In my PhD research, I conducted a series of studies focusing on task-oriented interactions between humans and between humans and machines. The notion of mutual understanding was central, also known as grounding in psycholinguistics, in particular how people establish understanding in conversations and what interactional phenomena are present in that process. Addressing the gap in computational models of understanding, interactions in my studies are observed through multisensory input and evaluated with statistical and machine-learning models. Miscommunication is ordinary in human conversations and therefore embodied computer interfaces interacting with humans are subject to a large number of conversational failures. Investigating how these interfaces can evaluate human responses to distinguish whether spoken utterances are understood has been one of the central contributions of my dissertation.

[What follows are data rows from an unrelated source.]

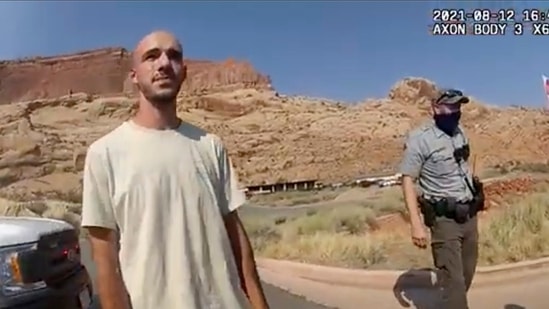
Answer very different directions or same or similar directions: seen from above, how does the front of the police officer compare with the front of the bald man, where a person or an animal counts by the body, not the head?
same or similar directions

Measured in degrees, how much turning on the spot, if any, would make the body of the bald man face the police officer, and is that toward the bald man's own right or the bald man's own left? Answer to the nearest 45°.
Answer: approximately 135° to the bald man's own left

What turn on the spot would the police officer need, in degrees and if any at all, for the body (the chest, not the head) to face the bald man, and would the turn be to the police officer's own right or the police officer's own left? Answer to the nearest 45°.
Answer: approximately 45° to the police officer's own right

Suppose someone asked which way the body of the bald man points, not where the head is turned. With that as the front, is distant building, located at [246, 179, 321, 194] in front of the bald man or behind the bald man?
behind

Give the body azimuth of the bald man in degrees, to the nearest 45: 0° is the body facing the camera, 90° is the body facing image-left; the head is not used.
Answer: approximately 0°

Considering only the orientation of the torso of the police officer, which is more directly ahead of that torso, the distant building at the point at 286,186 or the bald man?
the bald man

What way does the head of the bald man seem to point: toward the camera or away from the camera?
toward the camera

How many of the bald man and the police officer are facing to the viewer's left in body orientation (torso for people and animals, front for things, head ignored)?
0

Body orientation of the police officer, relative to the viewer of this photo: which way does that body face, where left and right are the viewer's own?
facing the viewer and to the right of the viewer

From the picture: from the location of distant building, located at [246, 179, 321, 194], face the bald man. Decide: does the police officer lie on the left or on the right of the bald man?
left

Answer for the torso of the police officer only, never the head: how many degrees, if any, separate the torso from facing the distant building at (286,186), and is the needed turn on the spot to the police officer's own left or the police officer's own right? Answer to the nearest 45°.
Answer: approximately 180°
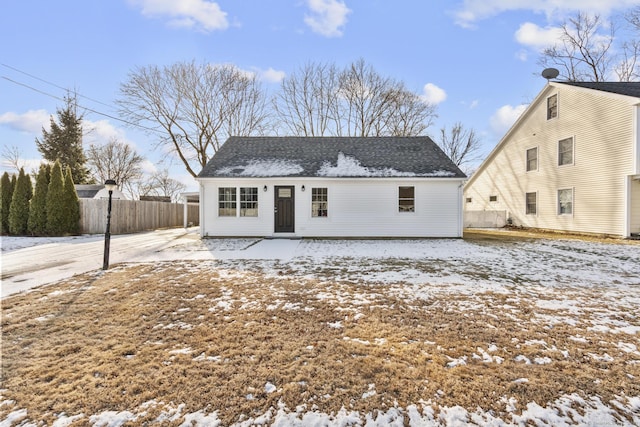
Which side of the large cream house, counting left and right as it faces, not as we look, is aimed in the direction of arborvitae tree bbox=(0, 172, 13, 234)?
right

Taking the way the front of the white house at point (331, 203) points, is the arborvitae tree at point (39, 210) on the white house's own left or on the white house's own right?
on the white house's own right

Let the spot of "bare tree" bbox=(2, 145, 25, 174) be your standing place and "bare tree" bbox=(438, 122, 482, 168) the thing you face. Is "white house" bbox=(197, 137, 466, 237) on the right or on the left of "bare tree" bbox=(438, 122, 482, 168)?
right

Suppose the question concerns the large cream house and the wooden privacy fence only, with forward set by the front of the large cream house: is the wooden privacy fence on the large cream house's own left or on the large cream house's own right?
on the large cream house's own right

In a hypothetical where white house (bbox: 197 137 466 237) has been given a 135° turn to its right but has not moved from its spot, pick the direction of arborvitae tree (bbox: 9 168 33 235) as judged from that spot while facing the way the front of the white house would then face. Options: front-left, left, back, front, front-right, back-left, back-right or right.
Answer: front-left

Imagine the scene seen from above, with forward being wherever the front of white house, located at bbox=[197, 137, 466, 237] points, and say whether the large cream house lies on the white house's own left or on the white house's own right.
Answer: on the white house's own left

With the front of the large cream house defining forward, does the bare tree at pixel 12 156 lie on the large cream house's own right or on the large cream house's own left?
on the large cream house's own right

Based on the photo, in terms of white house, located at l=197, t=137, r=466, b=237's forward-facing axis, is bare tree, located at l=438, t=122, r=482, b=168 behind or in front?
behind

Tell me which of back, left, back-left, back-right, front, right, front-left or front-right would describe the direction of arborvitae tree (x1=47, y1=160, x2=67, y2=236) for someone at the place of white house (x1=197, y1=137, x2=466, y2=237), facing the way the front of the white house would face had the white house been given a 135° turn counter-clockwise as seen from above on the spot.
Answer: back-left

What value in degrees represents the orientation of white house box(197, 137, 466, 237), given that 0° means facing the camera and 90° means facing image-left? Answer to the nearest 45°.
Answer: approximately 0°
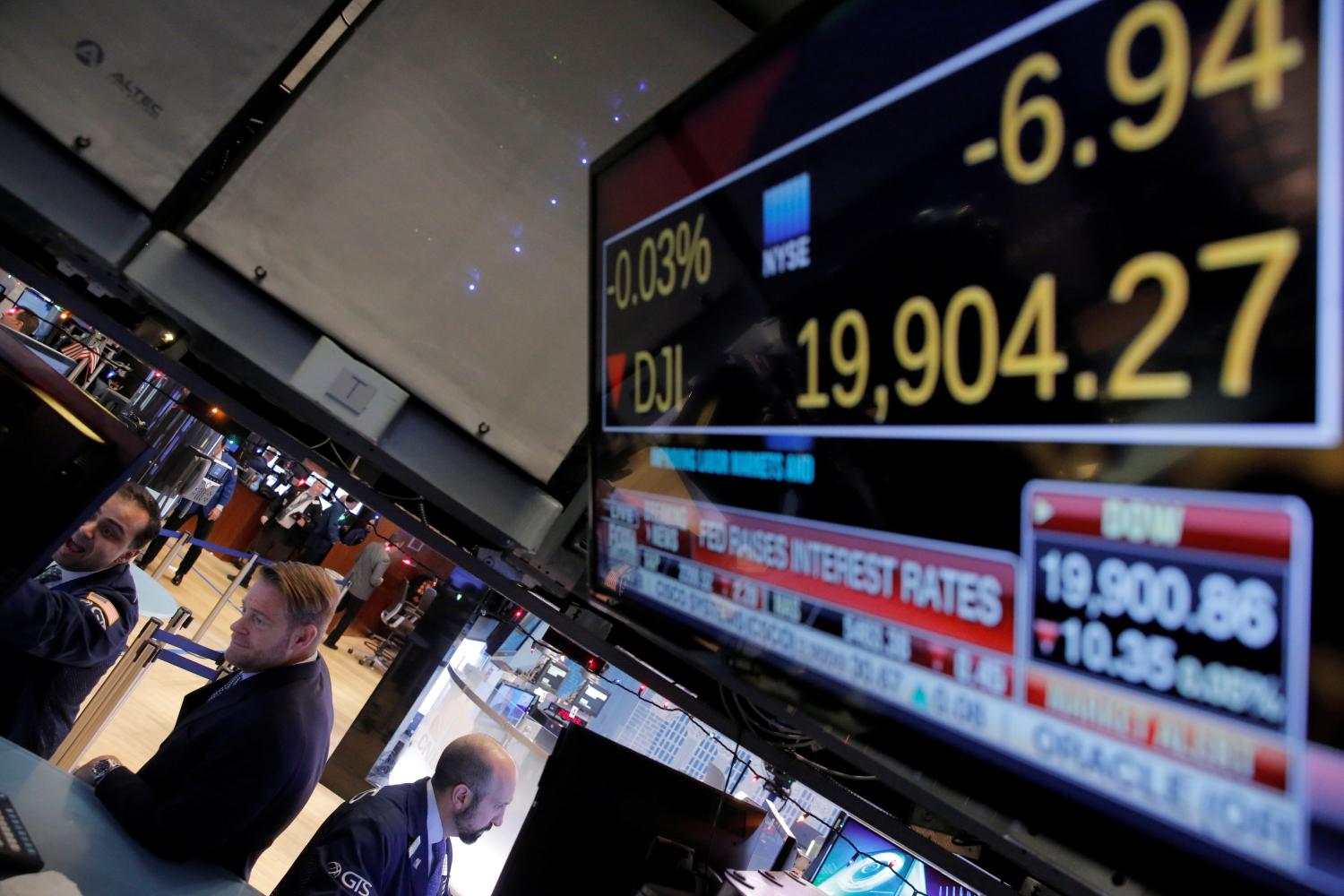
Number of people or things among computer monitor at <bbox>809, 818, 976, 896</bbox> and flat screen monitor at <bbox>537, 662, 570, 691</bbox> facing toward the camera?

Some of our work describes studies on how humans establish understanding incrementally and how they co-produce utterances to resolve misunderstandings in joint-construction tasks. Utilising interaction paradigms from human-human settings, we have conducted studies that describe collaborative interactions between humans and machines with two central manipulations: embodiment and conversational failures. The methods used investigated whether embodiment affects grounding behaviours among speakers and what verbal and non-verbal channels are utilised in response and recovery to miscommunication. For application to robotics and conversational user interfaces, we have developed failure detection systems predicting in real-time user uncertainty, paving the way for new multimodal computer interfaces that are aware of dialogue breakdown and system failures.